Work item:
The complete set of records below must be repeated precisely as given.

[Provided data]

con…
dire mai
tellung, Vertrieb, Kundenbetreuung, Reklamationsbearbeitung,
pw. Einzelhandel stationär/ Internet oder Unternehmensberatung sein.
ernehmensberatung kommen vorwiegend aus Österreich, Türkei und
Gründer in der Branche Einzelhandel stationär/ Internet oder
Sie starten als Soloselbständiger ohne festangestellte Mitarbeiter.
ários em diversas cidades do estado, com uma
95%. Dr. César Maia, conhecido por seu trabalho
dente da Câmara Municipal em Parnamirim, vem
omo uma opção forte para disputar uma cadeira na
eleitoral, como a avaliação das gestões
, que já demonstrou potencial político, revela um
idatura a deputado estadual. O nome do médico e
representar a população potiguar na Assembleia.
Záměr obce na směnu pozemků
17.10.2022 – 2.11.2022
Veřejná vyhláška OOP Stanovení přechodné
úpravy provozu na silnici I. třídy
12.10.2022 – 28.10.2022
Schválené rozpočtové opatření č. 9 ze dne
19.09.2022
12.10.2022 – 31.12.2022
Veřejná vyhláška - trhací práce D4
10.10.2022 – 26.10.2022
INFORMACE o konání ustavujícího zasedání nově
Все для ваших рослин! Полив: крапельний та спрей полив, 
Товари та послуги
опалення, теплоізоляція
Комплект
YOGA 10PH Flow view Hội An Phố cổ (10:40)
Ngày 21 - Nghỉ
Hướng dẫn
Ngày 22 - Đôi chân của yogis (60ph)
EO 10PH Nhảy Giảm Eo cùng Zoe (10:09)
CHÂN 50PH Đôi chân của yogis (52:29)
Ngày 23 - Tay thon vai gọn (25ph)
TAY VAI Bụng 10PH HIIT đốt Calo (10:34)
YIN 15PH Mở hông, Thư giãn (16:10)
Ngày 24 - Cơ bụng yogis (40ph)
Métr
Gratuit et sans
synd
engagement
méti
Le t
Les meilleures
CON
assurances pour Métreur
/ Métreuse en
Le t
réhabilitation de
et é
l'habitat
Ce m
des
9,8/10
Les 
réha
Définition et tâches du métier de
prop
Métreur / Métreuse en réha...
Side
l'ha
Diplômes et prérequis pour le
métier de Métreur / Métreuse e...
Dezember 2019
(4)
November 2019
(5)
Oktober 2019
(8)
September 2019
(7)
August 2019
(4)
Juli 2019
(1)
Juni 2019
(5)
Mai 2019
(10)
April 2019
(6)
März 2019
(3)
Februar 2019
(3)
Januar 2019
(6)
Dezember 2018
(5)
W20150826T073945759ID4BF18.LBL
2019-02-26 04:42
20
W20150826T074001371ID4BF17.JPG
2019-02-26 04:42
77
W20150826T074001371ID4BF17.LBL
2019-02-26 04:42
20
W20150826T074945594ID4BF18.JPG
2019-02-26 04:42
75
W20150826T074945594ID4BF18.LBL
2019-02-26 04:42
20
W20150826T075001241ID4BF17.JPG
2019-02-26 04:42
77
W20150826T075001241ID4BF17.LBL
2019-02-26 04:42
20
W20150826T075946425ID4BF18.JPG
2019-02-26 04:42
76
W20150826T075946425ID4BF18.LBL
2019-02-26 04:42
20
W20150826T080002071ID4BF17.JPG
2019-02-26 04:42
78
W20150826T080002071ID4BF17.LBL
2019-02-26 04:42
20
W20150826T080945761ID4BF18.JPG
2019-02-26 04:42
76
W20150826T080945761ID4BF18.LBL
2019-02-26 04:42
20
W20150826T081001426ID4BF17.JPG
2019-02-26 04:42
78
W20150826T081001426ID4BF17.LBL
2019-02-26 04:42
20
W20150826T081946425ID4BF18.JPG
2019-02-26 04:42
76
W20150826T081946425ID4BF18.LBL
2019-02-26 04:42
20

[/Provided data]

Written response:
con…
dire mai
tellung, Vertrieb, Kundenbetreuung, Reklamationsbearbeitung,
pw. Einzelhandel stationär/ Internet oder Unternehmensberatung sein.
ernehmensberatung kommen vorwiegend aus Österreich, Türkei und
Gründer in der Branche Einzelhandel stationär/ Internet oder
Sie starten als Soloselbständiger ohne festangestellte Mitarbeiter.
ários em diversas cidades do estado, com uma
95%. Dr. César Maia, conhecido por seu trabalho
dente da Câmara Municipal em Parnamirim, vem
omo uma opção forte para disputar uma cadeira na
eleitoral, como a avaliação das gestões
, que já demonstrou potencial político, revela um
idatura a deputado estadual. O nome do médico e
representar a população potiguar na Assembleia.
Záměr obce na směnu pozemků
17.10.2022 – 2.11.2022
Veřejná vyhláška OOP Stanovení přechodné
úpravy provozu na silnici I. třídy
12.10.2022 – 28.10.2022
Schválené rozpočtové opatření č. 9 ze dne
19.09.2022
12.10.2022 – 31.12.2022
Veřejná vyhláška - trhací práce D4
10.10.2022 – 26.10.2022
INFORMACE o konání ustavujícího zasedání nově
Все для ваших рослин! Полив: крапельний та спрей полив, 
Товари та послуги
опалення, теплоізоляція
Комплект
YOGA 10PH Flow view Hội An Phố cổ (10:40)
Ngày 21 - Nghỉ
Hướng dẫn
Ngày 22 - Đôi chân của yogis (60ph)
EO 10PH Nhảy Giảm Eo cùng Zoe (10:09)
CHÂN 50PH Đôi chân của yogis (52:29)
Ngày 23 - Tay thon vai gọn (25ph)
TAY VAI Bụng 10PH HIIT đốt Calo (10:34)
YIN 15PH Mở hông, Thư giãn (16:10)
Ngày 24 - Cơ bụng yogis (40ph)
Métr
Gratuit et sans
synd
engagement
méti
Le t
Les meilleures
CON
assurances pour Métreur
/ Métreuse en
Le t
réhabilitation de
et é
l'habitat
Ce m
des
9,8/10
Les 
réha
Définition et tâches du métier de
prop
Métreur / Métreuse en réha...
Side
l'ha
Diplômes et prérequis pour le
métier de Métreur / Métreuse e...
Dezember 2019
(4)
November 2019
(5)
Oktober 2019
(8)
September 2019
(7)
August 2019
(4)
Juli 2019
(1)
Juni 2019
(5)
Mai 2019
(10)
April 2019
(6)
März 2019
(3)
Februar 2019
(3)
Januar 2019
(6)
Dezember 2018
(5)
W20150826T073945759ID4BF18.LBL
2019-02-26 04:42
20
W20150826T074001371ID4BF17.JPG
2019-02-26 04:42
77
W20150826T074001371ID4BF17.LBL
2019-02-26 04:42
20
W20150826T074945594ID4BF18.JPG
2019-02-26 04:42
75
W20150826T074945594ID4BF18.LBL
2019-02-26 04:42
20
W20150826T075001241ID4BF17.JPG
2019-02-26 04:42
77
W20150826T075001241ID4BF17.LBL
2019-02-26 04:42
20
W20150826T075946425ID4BF18.JPG
2019-02-26 04:42
76
W20150826T075946425ID4BF18.LBL
2019-02-26 04:42
20
W20150826T080002071ID4BF17.JPG
2019-02-26 04:42
78
W20150826T080002071ID4BF17.LBL
2019-02-26 04:42
20
W20150826T080945761ID4BF18.JPG
2019-02-26 04:42
76
W20150826T080945761ID4BF18.LBL
2019-02-26 04:42
20
W20150826T081001426ID4BF17.JPG
2019-02-26 04:42
78
W20150826T081001426ID4BF17.LBL
2019-02-26 04:42
20
W20150826T081946425ID4BF18.JPG
2019-02-26 04:42
76
W20150826T081946425ID4BF18.LBL
2019-02-26 04:42
20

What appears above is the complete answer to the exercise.